Your focus – metrics or observation.
As a business gets larger, the challenge for managers is whether to only believe the performance measures (metrics) presented or to also take notice of the views from staff and customers. If only metrics are considered, managers are entering dangerous territory.
I have been reading about a major retailer in Australia that relied on metrics to drive the business. The measures reported that: prices were competitive; on-shelf availability was the best of all food retailers and same store sales were increasing. Yet increases in total sales and profitability were not happening – why?
So, senior management had a research firm ask consumers for their views; they said: prices are higher than competitors; empty shelves; old stock; no staff, so customer service is poor. If your customers are saying one thing and your metrics are saying another, what do you believe? The managers in this business believed the metrics, but why? Could it be that management bonuses were based on the metrics and if they were positive the bonus was higher; remember the old saying ‘we behave how we are measured’. In this business, the bonus driver for senior management was earnings per share and for operating managers it was gross margin. So – surprise, surprise – management’s effort went into reduced labour, less stock and fewer store refurbishments – a questionable recipe for long term business success.

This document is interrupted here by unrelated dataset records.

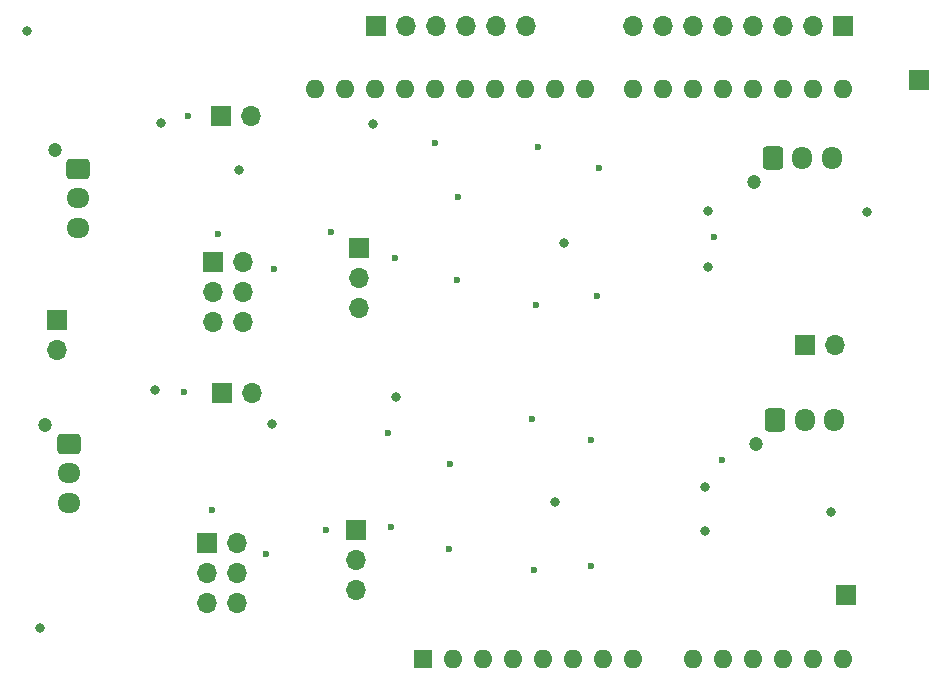
<source format=gbr>
%TF.GenerationSoftware,KiCad,Pcbnew,8.0.4*%
%TF.CreationDate,2024-11-27T12:35:37+01:00*%
%TF.ProjectId,Filtre_V2_FPGA_SMD-SMH_LD,46696c74-7265-45f5-9632-5f465047415f,rev?*%
%TF.SameCoordinates,Original*%
%TF.FileFunction,Soldermask,Bot*%
%TF.FilePolarity,Negative*%
%FSLAX46Y46*%
G04 Gerber Fmt 4.6, Leading zero omitted, Abs format (unit mm)*
G04 Created by KiCad (PCBNEW 8.0.4) date 2024-11-27 12:35:37*
%MOMM*%
%LPD*%
G01*
G04 APERTURE LIST*
G04 Aperture macros list*
%AMRoundRect*
0 Rectangle with rounded corners*
0 $1 Rounding radius*
0 $2 $3 $4 $5 $6 $7 $8 $9 X,Y pos of 4 corners*
0 Add a 4 corners polygon primitive as box body*
4,1,4,$2,$3,$4,$5,$6,$7,$8,$9,$2,$3,0*
0 Add four circle primitives for the rounded corners*
1,1,$1+$1,$2,$3*
1,1,$1+$1,$4,$5*
1,1,$1+$1,$6,$7*
1,1,$1+$1,$8,$9*
0 Add four rect primitives between the rounded corners*
20,1,$1+$1,$2,$3,$4,$5,0*
20,1,$1+$1,$4,$5,$6,$7,0*
20,1,$1+$1,$6,$7,$8,$9,0*
20,1,$1+$1,$8,$9,$2,$3,0*%
G04 Aperture macros list end*
%ADD10C,1.200000*%
%ADD11RoundRect,0.250000X-0.725000X0.600000X-0.725000X-0.600000X0.725000X-0.600000X0.725000X0.600000X0*%
%ADD12O,1.950000X1.700000*%
%ADD13R,1.700000X1.700000*%
%ADD14O,1.700000X1.700000*%
%ADD15RoundRect,0.250000X-0.600000X-0.725000X0.600000X-0.725000X0.600000X0.725000X-0.600000X0.725000X0*%
%ADD16O,1.700000X1.950000*%
%ADD17R,1.600000X1.600000*%
%ADD18O,1.600000X1.600000*%
%ADD19C,0.600000*%
%ADD20C,0.800000*%
G04 APERTURE END LIST*
D10*
%TO.C,J1*%
X106000000Y-76400000D03*
D11*
X108000000Y-78000000D03*
D12*
X108000000Y-80500000D03*
X108000000Y-83000000D03*
%TD*%
D13*
%TO.C,J11*%
X172780000Y-65900000D03*
D14*
X170240000Y-65900000D03*
X167700000Y-65900000D03*
X165160000Y-65900000D03*
X162620000Y-65900000D03*
X160080000Y-65900000D03*
X157540000Y-65900000D03*
X155000000Y-65900000D03*
%TD*%
D13*
%TO.C,J8*%
X173000000Y-114100000D03*
%TD*%
%TO.C,J13*%
X120175000Y-96975000D03*
D14*
X122715000Y-96975000D03*
%TD*%
D13*
%TO.C,J14*%
X118925000Y-109660000D03*
D14*
X118925000Y-112200000D03*
X118925000Y-114740000D03*
X121465000Y-109660000D03*
X121465000Y-112200000D03*
X121465000Y-114740000D03*
%TD*%
D13*
%TO.C,J10*%
X131500000Y-108620000D03*
D14*
X131500000Y-111160000D03*
X131500000Y-113700000D03*
%TD*%
D10*
%TO.C,RV1*%
X165200000Y-79100000D03*
D15*
X166800000Y-77100000D03*
D16*
X169300000Y-77100000D03*
X171800000Y-77100000D03*
%TD*%
D13*
%TO.C,J5*%
X120050000Y-73575000D03*
D14*
X122590000Y-73575000D03*
%TD*%
D13*
%TO.C,J6*%
X119425000Y-85875000D03*
D14*
X119425000Y-88415000D03*
X119425000Y-90955000D03*
X121965000Y-85875000D03*
X121965000Y-88415000D03*
X121965000Y-90955000D03*
%TD*%
D13*
%TO.C,J3*%
X131800000Y-84700000D03*
D14*
X131800000Y-87240000D03*
X131800000Y-89780000D03*
%TD*%
D13*
%TO.C,J2*%
X106200000Y-90825000D03*
D14*
X106200000Y-93365000D03*
%TD*%
D13*
%TO.C,J7*%
X179200000Y-70500000D03*
%TD*%
%TO.C,J12*%
X133200000Y-65900000D03*
D14*
X135740000Y-65900000D03*
X138280000Y-65900000D03*
X140820000Y-65900000D03*
X143360000Y-65900000D03*
X145900000Y-65900000D03*
%TD*%
D10*
%TO.C,RV2*%
X165400000Y-101300000D03*
D15*
X167000000Y-99300000D03*
D16*
X169500000Y-99300000D03*
X172000000Y-99300000D03*
%TD*%
D13*
%TO.C,J4*%
X169525000Y-92900000D03*
D14*
X172065000Y-92900000D03*
%TD*%
D10*
%TO.C,J9*%
X105200000Y-99700000D03*
D11*
X107200000Y-101300000D03*
D12*
X107200000Y-103800000D03*
X107200000Y-106300000D03*
%TD*%
D17*
%TO.C,A1*%
X137225000Y-119530000D03*
D18*
X139765000Y-119530000D03*
X142305000Y-119530000D03*
X144845000Y-119530000D03*
X147385000Y-119530000D03*
X149925000Y-119530000D03*
X152465000Y-119530000D03*
X155005000Y-119530000D03*
X160085000Y-119530000D03*
X162625000Y-119530000D03*
X165165000Y-119530000D03*
X167705000Y-119530000D03*
X170245000Y-119530000D03*
X172785000Y-119530000D03*
X172785000Y-71270000D03*
X170245000Y-71270000D03*
X167705000Y-71270000D03*
X165165000Y-71270000D03*
X162625000Y-71270000D03*
X160085000Y-71270000D03*
X157545000Y-71270000D03*
X155005000Y-71270000D03*
X150945000Y-71270000D03*
X148405000Y-71270000D03*
X145865000Y-71270000D03*
X143325000Y-71270000D03*
X140785000Y-71270000D03*
X138245000Y-71270000D03*
X135705000Y-71270000D03*
X133165000Y-71270000D03*
X130625000Y-71270000D03*
X128085000Y-71270000D03*
%TD*%
D19*
X140200000Y-80400000D03*
X139500000Y-103000000D03*
X139400000Y-110200000D03*
X140100000Y-87400000D03*
D20*
X133000000Y-74200000D03*
X114500000Y-96700000D03*
X148400000Y-106200000D03*
X161100000Y-108700000D03*
X134900000Y-97300000D03*
X161299996Y-86299996D03*
X174800000Y-81700000D03*
X161313173Y-81586827D03*
X115000000Y-74100000D03*
X161099974Y-104912500D03*
X149100000Y-84300000D03*
X121600000Y-78100000D03*
X104749997Y-116849997D03*
X103700000Y-66350000D03*
X171700000Y-107100000D03*
X124400000Y-99600000D03*
D19*
X134800000Y-85600000D03*
X138200000Y-75800000D03*
X146800000Y-89500000D03*
X146900000Y-76200000D03*
X151900000Y-88800000D03*
X134500000Y-108300000D03*
X134200000Y-100400000D03*
X146600000Y-112000000D03*
X146400000Y-99200000D03*
X151400000Y-111600000D03*
X119800000Y-83500000D03*
X124600000Y-86500000D03*
X129400000Y-83400000D03*
X117300000Y-73500000D03*
X117000000Y-96900000D03*
X129000000Y-108600000D03*
X119325000Y-106900000D03*
X123925000Y-110600000D03*
X161850000Y-83750000D03*
X152100000Y-77900000D03*
X151400000Y-101000000D03*
X162500001Y-102700001D03*
M02*

</source>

A subsequent investigation identified that the metrics had been wrong for at least the past four years and possibly much longer. For example, why would the metrics show that on-shelf availability was the best of all food retailers, yet consumers complained of empty shelves? The review identified that on-shelf availability in each store was manually measured in the middle of the week and the majority of shelves were full. However, by Sunday, the busiest shopping day of the week, many shelves were empty and there were no staff employed to refill them; why – because penalty rates must be paid for work on Sunday. So the measure and the actual differed. And the measure that all was OK caused sales to be reduced, due to the focus on cost reduction.

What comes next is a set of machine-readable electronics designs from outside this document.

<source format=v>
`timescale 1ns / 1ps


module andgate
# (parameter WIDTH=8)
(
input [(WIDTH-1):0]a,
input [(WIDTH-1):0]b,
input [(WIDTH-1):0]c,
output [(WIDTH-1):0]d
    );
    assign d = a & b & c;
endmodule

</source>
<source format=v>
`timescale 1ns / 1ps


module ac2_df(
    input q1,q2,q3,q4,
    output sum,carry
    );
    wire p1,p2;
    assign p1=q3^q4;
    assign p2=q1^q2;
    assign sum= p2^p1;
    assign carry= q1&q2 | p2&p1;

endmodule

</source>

What to do? Numbers are important, whether you are in retailing, distribution, manufacturing or whatever. However, I have learnt that the best way of understanding how your business is really functioning is through Management by Walking Around (MBWA). Its a tough call, but it requires you to get up from your desk, leave your computer and emails and walk around the facilities, be they shops, warehouses , factories or offices. Talk to the humans who work there, not just about the business and the challenges they have in effectively doing their job, but their values and attitudes. I had people employed as warehouse operators and factory staff who ran their own businesses at night and the weekend and others who were directors of sporting clubs and active in voluntary associations. Their knowledge and management capabilities provided good input about how to improve operations and the business; but first you have to ask the questions. As a former chairman of Toyota said “Go see, ask why, show respect”.
How to do MBWA
MBWA came to prominence in the early 1980’s, but I saw it practised before then. Even with today’s access to mobile communications and real-time reports, getting to the coal-face of your business and talking with people continues to be important. But where do you start MBWA? – as close to the customer as possible. If your business starts with consumers (i.e. retailing) then that is where you start. You then MBWA back through the business to inbound logistics and suppliers.

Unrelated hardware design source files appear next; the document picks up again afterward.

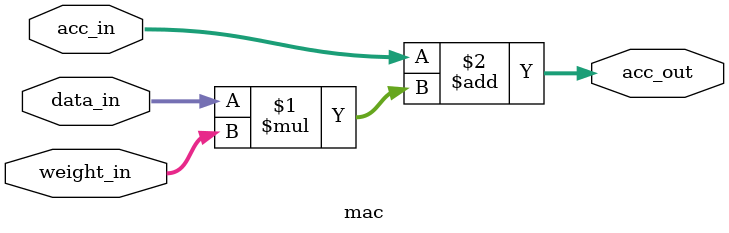
<source format=v>
module mac
#(
    parameter       DATA_WIDTH                          =   4,
    parameter       SUM_WIDTH                           =   16
)
(
    input   wire            [DATA_WIDTH-1:0]                data_in,
    input   wire    signed  [DATA_WIDTH-1:0]                weight_in,
    input   wire    signed  [SUM_WIDTH-1:0]                 acc_in,

    output  wire    signed  [SUM_WIDTH-1:0]                 acc_out

);

    assign  acc_out =   acc_in + data_in * weight_in;

endmodule

</source>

For the professional logistician, the objective is to provide availability of goods and services for the customer. So, in retail it is not sufficient to deliver onto the loading bay at the shop; you need to know whether the consumer is able to buy – the final storage area is the shelf. Likewise, if your business sells products to other businesses, delivery to the loading dock at the customers warehouse is not sufficient. You need to know if there are delays in the products being used; such as: hold-ups for QA testing, repacking into usable pack sizes, delays in the transfer of documents etc. So your MBWA starts with the customer.
When doing your MBWA, be clear about the the purpose of the business. What is the business trying to achieve for customers and staff? Profit is not the purpose – it is an outcome of achieving the purpose and anyway, the profit figure is what the finance director wants it to be.
Knowing and understanding the purpose of the business allows you to have a framework for the problem questions. When you ask these, focus on process: what do you want to achieve; followed by why can’t you – if it were not for what, stops you from achieving. After the problem questions ask the solution questions (for you and your staff) – ‘what if’ and ‘why not’.
Showing respect for others is the right thing to do and it must be good for your business. When talking with staff, respect also means that in valuing their input, you can challenge them to do their best in meeting the purpose of the business.
There are websites and publications that expand on MBWA, but the essence is that it is not a ‘walk around’. It is an opportunity for you to find out what actually happens behind the numbers and to set challenging expectations which you can follow-up. Do not get into the situation of the retailer and believe the numbers without verifying the real state of your business through observation and questioning.